Denial closes the album with more heavy tom toms, churning guitars and a faceless vocal from Bernard with words about a failure to communicate or perhaps even to understand and act in prevention. "It's just something I know. The answer's not there. It comes and it goes and it frightens me." And then, finally: "time worked so well upon us, inside of me, inside my soul." The intensity ends only when the song does and it does so suddenly without lingering. Album over.

Of course the death of their friend by suicide was going to affect them deeply and find its way into their music. The effect of this is strange considering where this band had come from. While Ian Curtis with his stormcloud of a voice was absent from the sound and replaced by voices that often sounded cowed by self consciousness and thick emotion his death dominated their first long statement. Recall that, apart from anything else, they were writing about someone who was distinct from the one the fans thought they knew, distinct even from the one they believed they themselves knew. Recall, too, that these were people in their early twenties who were channelling into their skill an event of crushing impact with a perplexing origin and a series of increasingly complex shockwaves into the culture. 

But this is not a concept album, not, at any rate, the way that The Wall was a concept album.
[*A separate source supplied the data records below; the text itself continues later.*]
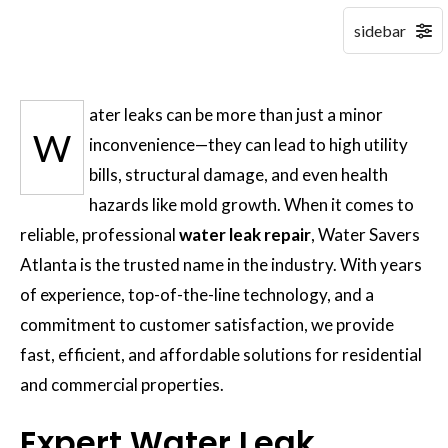
ater leaks can be more than just a minor
W
inconvenience—they can lead to high utility
bills, structural damage, and even health
hazards like mold growth. When it comes to
reliable, professional
water leak repair
, Water Savers
Atlanta is the trusted name in the industry. With years
of experience, top-of-the-line technology, and a
commitment to customer satisfaction, we provide
fast, efficient, and affordable solutions for residential
and commercial properties.
Expert Water Leak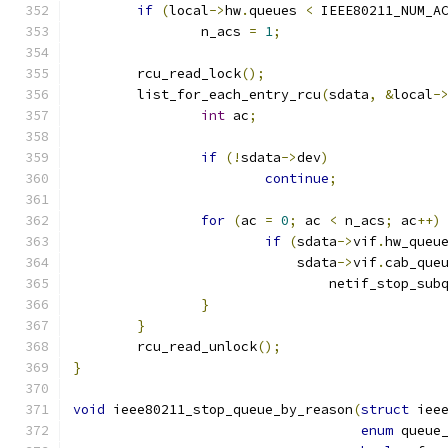
if
(
local
->
hw
.
queues 
<
 IEEE80211_NUM_A
		n_acs 
=
1
;
	rcu_read_lock
();
	list_for_each_entry_rcu
(
sdata
,
&
local
-
int
 ac
;
if
(!
sdata
->
dev
)
continue
;
for
(
ac 
=
0
;
 ac 
<
 n_acs
;
 ac
++)
if
(
sdata
->
vif
.
hw_queu
			    sdata
->
vif
.
cab_que
				netif_stop_sub
}
}
	rcu_read_unlock
();
}
void
 ieee80211_stop_queue_by_reason
(
struct
 iee
enum
 queue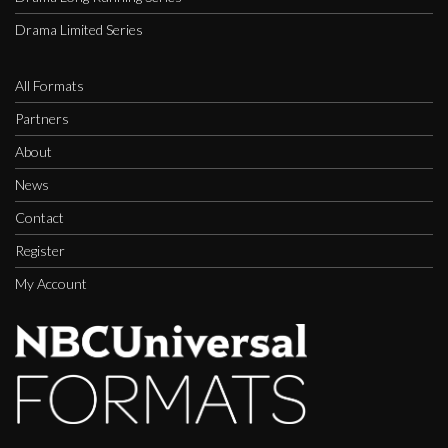
Drama Limited Series
All Formats
Partners
About
News
Contact
Register
My Account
It's still poignant to think that in the midst of the bizarre cult-like mourning of Ian Curtis from the groundswell the band's own compulsion to make statements like this found a setting in a changing sound. As rapidly as they were developing it's notable how little this record resembles Joy Division. What it does sound like is a transformation the ex Joy Division go into the studio and come out as New Order. That's far deeper a change than the band that created Ceremony which even bore the Joy Division byline on the label. None of their records, their albums or their epic 12 inch singles sounded anything like this again. So, there they were at the station, talked about the only thing they could talk about, and when the train came they got on and never came back.